Consigna A: Indica si cada afirmación coincide con el fragmento sobre la corrupción y cita las palabras del texto que lo deciden: (i) la corrupción se reconoció como problema de política pública hace unos treinta años; (ii) los países han logrado reducir la corrupción; (iii) los expertos llevan unos diez años con estas reflexiones.
Consigna B: Prosigue el fragmento sobre la corrupción a partir de su última oración.

Fragmento del texto:
##########
Desde que la corrupción fue identificada a nivel global como un problema de política pública hace más o menos unos treinta años, muchos países nos hemos sumado a iniciativas internacionales y hecho compromisos para controlarla, hemos impulsado la adopción de leyes de acceso a la información, hemos creado sistemas, comisiones y tribunales para prevenir y castigar a los corruptos, y hemos gastado una gran cantidad de recursos financieros y humanos en una carrera en la que los países no avanzamos y la corrupción sigue ahí. Ese artículo se suma a un conjunto de reflexiones que expertos en corrupción han venido haciendo desde hace unos dos años, y que pueden resumirse diciendo que las políticas anticorrupción no sirven para combatir la corrupción. En efecto –y aunque suene contradictorio–, la evidencia indica que las acciones de gobierno, las instituciones y las leyes diseñadas con el propósito específico de prevenir, identificar, investigar y sancionar la corrupción no sirven.
##########
Listado:
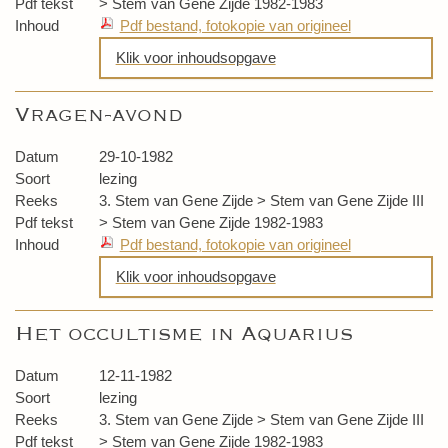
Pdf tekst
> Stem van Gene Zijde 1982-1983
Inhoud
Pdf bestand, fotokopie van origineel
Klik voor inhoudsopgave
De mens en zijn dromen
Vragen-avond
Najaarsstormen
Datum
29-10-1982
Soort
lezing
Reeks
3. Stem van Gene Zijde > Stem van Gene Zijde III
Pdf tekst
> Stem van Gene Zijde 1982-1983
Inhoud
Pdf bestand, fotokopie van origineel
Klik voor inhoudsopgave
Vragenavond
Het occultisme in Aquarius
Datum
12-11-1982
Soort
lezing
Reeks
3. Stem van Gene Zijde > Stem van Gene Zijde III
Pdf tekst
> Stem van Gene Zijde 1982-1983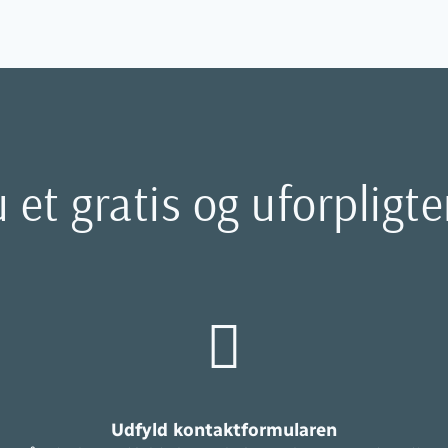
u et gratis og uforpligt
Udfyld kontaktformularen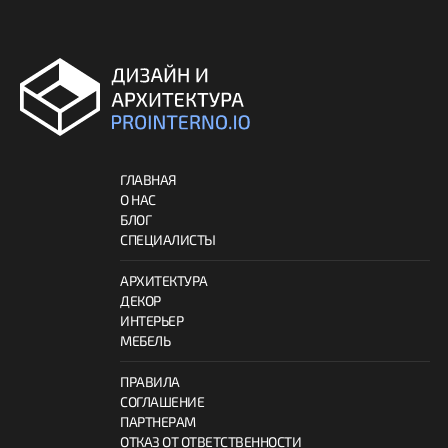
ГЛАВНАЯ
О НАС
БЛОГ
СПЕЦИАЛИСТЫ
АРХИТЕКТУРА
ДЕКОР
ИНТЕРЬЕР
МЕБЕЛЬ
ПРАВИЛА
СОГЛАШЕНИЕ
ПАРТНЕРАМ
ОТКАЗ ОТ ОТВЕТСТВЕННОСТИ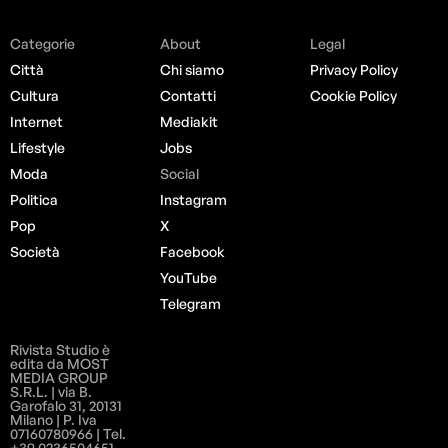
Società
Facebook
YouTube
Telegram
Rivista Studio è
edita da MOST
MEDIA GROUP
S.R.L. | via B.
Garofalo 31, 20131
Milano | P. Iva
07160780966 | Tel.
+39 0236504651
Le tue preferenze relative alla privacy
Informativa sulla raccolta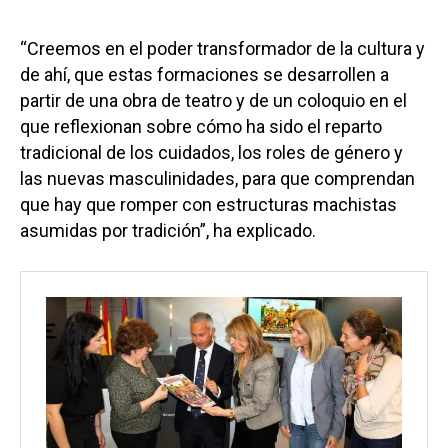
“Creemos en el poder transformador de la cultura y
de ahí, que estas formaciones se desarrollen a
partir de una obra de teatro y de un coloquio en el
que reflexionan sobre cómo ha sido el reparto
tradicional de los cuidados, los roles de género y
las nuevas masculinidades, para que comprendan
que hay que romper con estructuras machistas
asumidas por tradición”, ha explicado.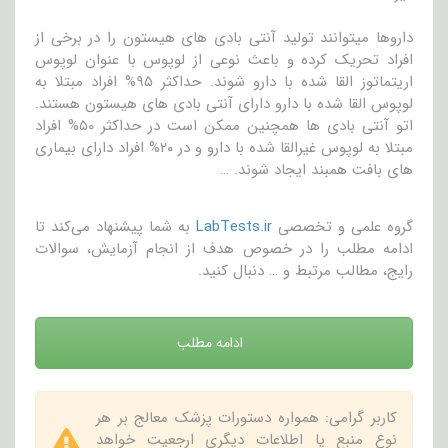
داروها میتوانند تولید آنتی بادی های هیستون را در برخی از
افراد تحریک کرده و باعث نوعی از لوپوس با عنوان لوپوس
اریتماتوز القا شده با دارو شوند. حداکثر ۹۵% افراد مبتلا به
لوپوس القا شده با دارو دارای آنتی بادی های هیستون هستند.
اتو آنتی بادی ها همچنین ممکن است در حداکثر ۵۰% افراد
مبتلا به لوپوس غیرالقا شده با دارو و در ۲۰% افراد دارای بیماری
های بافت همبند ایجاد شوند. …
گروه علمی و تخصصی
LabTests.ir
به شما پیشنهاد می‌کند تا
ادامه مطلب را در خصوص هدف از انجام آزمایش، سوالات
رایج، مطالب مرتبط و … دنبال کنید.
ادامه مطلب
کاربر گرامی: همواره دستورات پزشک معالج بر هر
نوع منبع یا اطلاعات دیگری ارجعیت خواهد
##########
Respuesta A:
(i) Sí: «Desde que la corrupción fue identificada a nivel global como un problema de política pública hace más o menos unos treinta años».
(ii) No: «en una carrera en la que los países no avanzamos y la corrupción sigue ahí».
(iii) No: «desde hace unos dos años».

Respuesta B:
La doctora Zúñiga menciona las investigaciones de Alina Mungiu-Pippidi, en donde encuentra que los niveles de gobernanza y modernización en términos de variables como expectativa de vida, ingreso y educación, no explican el nivel de corrupción de los países, y que las políticas de descentralización administrativa tampoco han mostrado ser útiles en el control de la corrupción, tema en el que en México tenemos una robusta experiencia, pues muchos gobiernos estatales han utilizado sus facultades de endeudamiento de forma irresponsable, y una generación entera de gobernadores han sido investigados o llevados a prisión precisamente por corrupción.

Con base en las investigaciones de Simon Sinek, Zúñiga hace una propuesta muy interesante: ver a la corrupción no como un "juego finito" sino como un "juego infinito". En los juegos finitos, como las guerras, hay reglas fijas, un objetivo concreto y hay perdedores y ganadores; en un juego infinito, el objetivo de los jugadores es perpetuar el juego y no hay ganadores o perdedores claros; la única salida a un juego infinito es rendirse o perder la motivación para seguir jugando.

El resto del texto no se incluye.